With a Lockdown DPN (also referred to as the ‘three month lockdown’ provision), if the company fails to lodge its PAYG and/or SCG returns to the ATO within 3 months of their lodgment due date, the directors become automatically liable and cannot appoint a voluntary administrator or liquidator to avoid personal liability for payment.
The directors have to either pay the debt in full, enter into personal insolvency or rely on one of the defence provisions (s 269-35, Schedule 1 TAA).
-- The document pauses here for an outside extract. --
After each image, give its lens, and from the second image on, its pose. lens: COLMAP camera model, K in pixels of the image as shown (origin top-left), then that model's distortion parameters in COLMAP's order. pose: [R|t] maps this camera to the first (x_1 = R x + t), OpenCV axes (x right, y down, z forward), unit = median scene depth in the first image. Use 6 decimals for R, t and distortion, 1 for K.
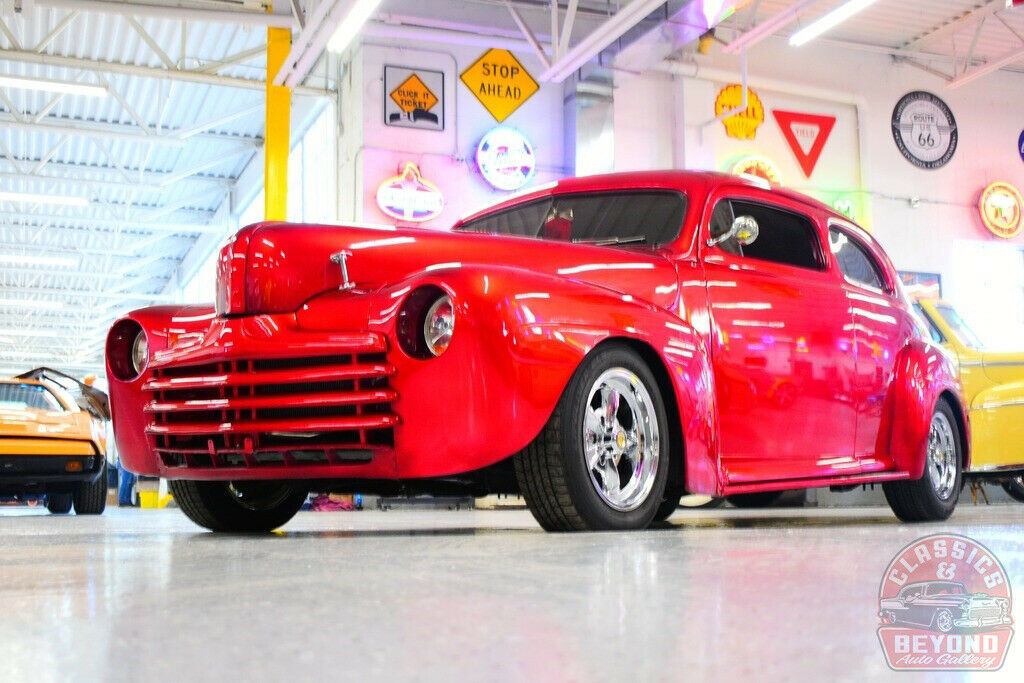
lens RADIAL K [[1243.6, 0, 512.0], [0, 1243.6, 341.5], [0, 0, 1]] dist [-0.032136, 0.013837]
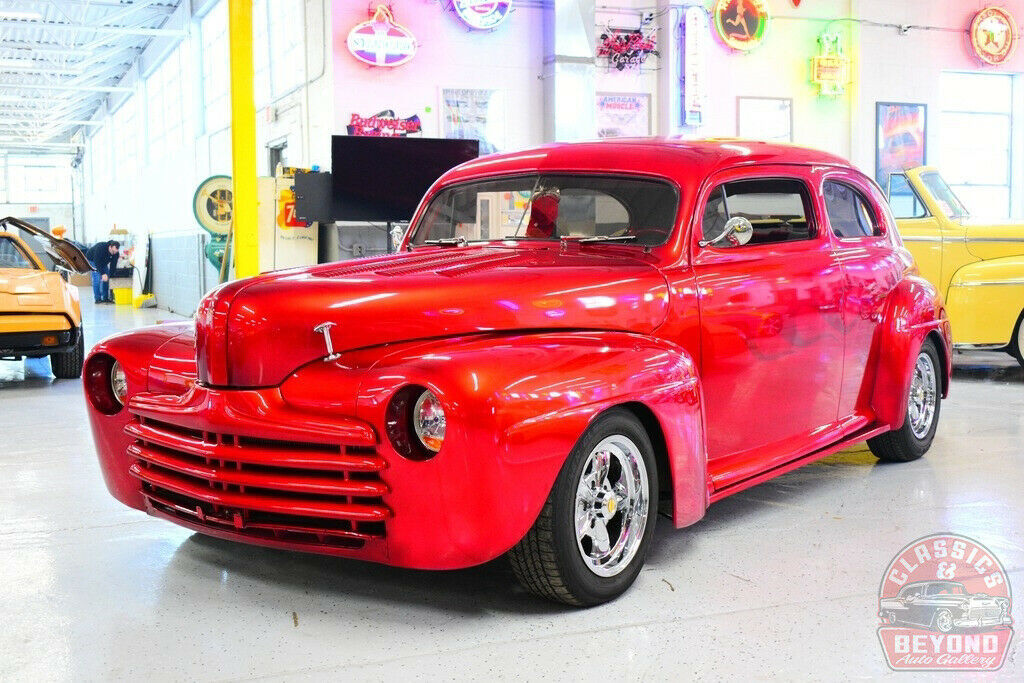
lens RADIAL K [[1243.6, 0, 512.0], [0, 1243.6, 341.5], [0, 0, 1]] dist [-0.032136, 0.013837]
pose [[0.999739, -0.005269, 0.022238, -0.008277], [0.000662, 0.979330, 0.202266, -0.150854], [-0.022844, -0.202199, 0.979078, 0.029903]]
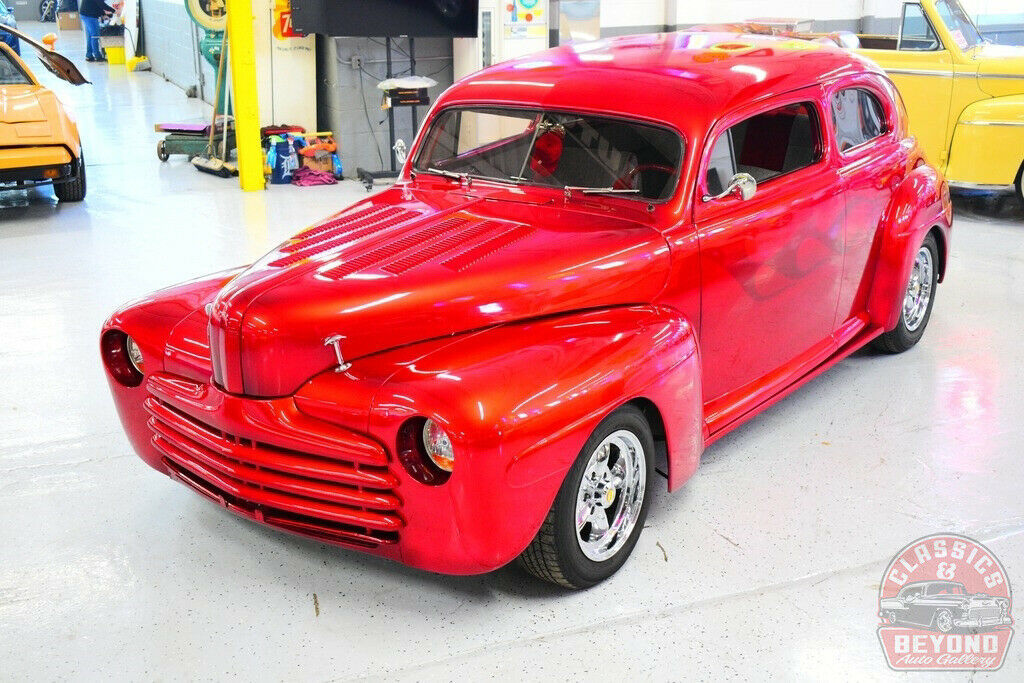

A Lockdown DPN can be issued at any time, irrespective of whether the director has already placed the company into liquidation or voluntary administration.
Pursuant to s 260-5 TAA, the ATO has the power to issue a third party (ie a bank) who owes the company/director money requiring the party to pay it straight to the ATO. Any money garnisheed by the ATO cannot be recovered in a liquidation as an unfair preference. The Notice can ask for a percentage of wages or may seek payment of a lump sum amount. For individuals, that may mean the ATO issues a garnishee notice to your client’s employer or contractor and for businesses, the notice may issue to your client’s financial institution or trade debtor.
Non-lodgment: Estimates and Default Assessments
If the company is not forthcoming about its unpaid liabilities, the ATO can step in and estimate an outstanding PAYGW or SCG liability on behalf of the company giving notice to the company of their reasonable estimate (Subdivision 268B Schedule 1 TAA).
The estimate then becomes payable in its own right as a separate and parallel liability with the actual shortfall (s 268-20) although there is an opportunity to provide a statutory declaration specifying the actual amount of the liability.
Failure to pay the estimated sum results in the director being liable for a penalty and can then form the basis of a statutory demand to wind up the company pursuant to s 459 Corporations Act 2001 (Cth). The ATO further has the power to issue a default assessment (s 167 Income Tax Assessment Act 1936 (Cth)).
What Should Directors Do?
To avoid the long arm of the ATO directors should:
- Ensure ASIC details and records are up-to-date
- Report on time (BAS and Superannuation Guarantee Charge statements)
- Be proactive and timely in obtaining advice
- Remain informed about your PAYG and SGC payment obligations.